Tae Keller’s When You Catch A Tiger
When You Trap a Tiger, winner of the Newbery Medal and the Asian Pacific American Literature Award in 2021, is not a book for adults, but it is one that adults will love. The narrative follows Lily, a multiracial child who sees (or believes she sees) a tiger in the road while driving to her Korean grandmother’s house. However, while living under her highly stylish grandmother’s roof, Lily learns a lot about her family (and her own identity). This one is actually a tearjerker, despite its appearance.
This is why I hope to see it made into a film someday. This Middle Grade novel deals with ethnicity in a unique way that few others do, in that you get to experience the protagonist’s awareness of her own identity alongside her. On the page, all of the characters, particularly Lily’s mother, sister, and grandmother, are vibrant and alive, and it would be incredible to see them on the big (or small) screen one day.

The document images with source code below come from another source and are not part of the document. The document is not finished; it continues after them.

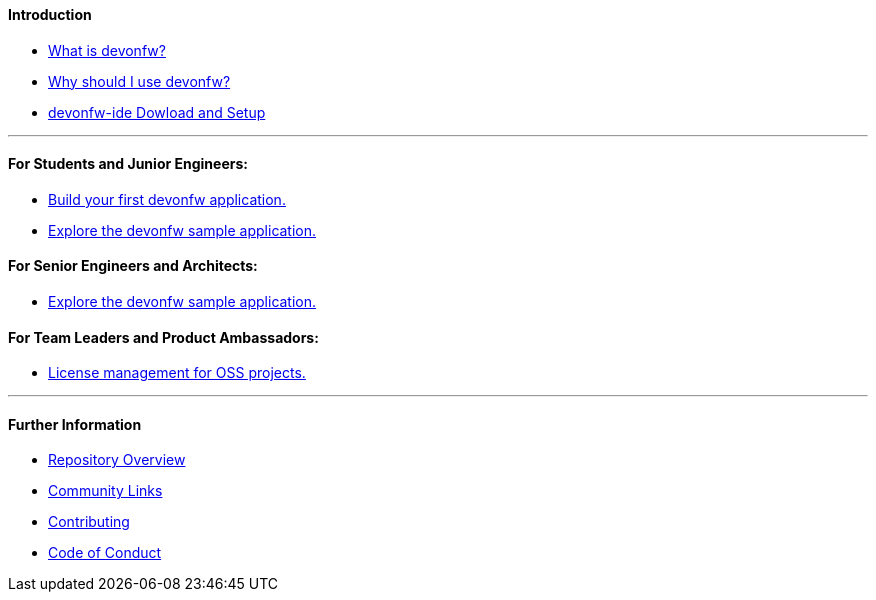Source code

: ==== Introduction

* link:introduction-what-is-devonfw[What is devonfw?]

* link:introduction-why-should-i-use-devonfw[Why should I use devonfw?]

* https://github.com/devonfw/ide/wiki/setup[devonfw-ide Dowload and Setup]

---

==== For Students and Junior Engineers:

// * link:guide-enterprise-dev-basics.asciidoc[Basics of Enterprise Software Development.]

* link:guide-first-application.asciidoc[Build your first devonfw application.]

* link:guide-sample-application.asciidoc[Explore the devonfw sample application.]

==== For Senior Engineers and Architects:

* link:guide-sample-application.asciidoc[Explore the devonfw sample application.]

==== For Team Leaders and Product Ambassadors:

// * link:guide-team-start.asciidoc[Get a team set up and running with devonfw.]

* https://github.com/devonfw/solicitor[License management for OSS projects.]

---

==== Further Information

* link:further-info-repo-overview.asciidoc[Repository Overview]

* link:further-info-community-links.asciidoc[Community Links]

* https://github.com/devonfw/.github/blob/master/CONTRIBUTING.asciidoc[Contributing]

* https://github.com/devonfw/.github/blob/master/CODE_OF_CONDUCT.asciidoc[Code of Conduct]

Ellen Oh’s Spirit Hunters Series
Ellen, a co-founder of We Need Diverse Books, wrote this piece. Oh, Spirit Hunters is a trilogy of Middle Grade books that includes the self-titled first book, as well as the sequels The Island of Monsters and Something Wicked, which will be released in July. The first book follows Harper Raine, a seventh-grader who moves to a new house and is forced to assist her younger brother, who is now seeing ghosts. Think Insidious meets Ghostbusters (but for kids!) and you’ll be close to the mark.
And doesn’t that sound like a fantastic premise? Spirit Hunters would be an excellent TV show that is safe enough for kids to watch, and I could see it on Disney+, though it would work well on any of the streaming sites. Harper Raine and her pal Dayo are fantastic characters, and I can imagine kids getting into their eerie adventures with them.
Tif Marcelo’s Journey To The Heart
Now, full disclosure, I am acquainted with Tif Marcelo, the author of the Journey to the Heart series. Her Journey to the Heart series, which includes the novels North to You, East in Paradise, and West Coast Love, are all cosy, heart-warming romantic stories with food as a prominent theme. They’re also clearly Filipino, which is something we don’t see nearly enough on television.
I believe these would work nicely in a television format. Each season could tell a separate story, although there could be some common threads, such as actors or locales. I’m not a huge fan of romance as a genre, but the author builds such endearing characters that it’s enjoyable to follow along.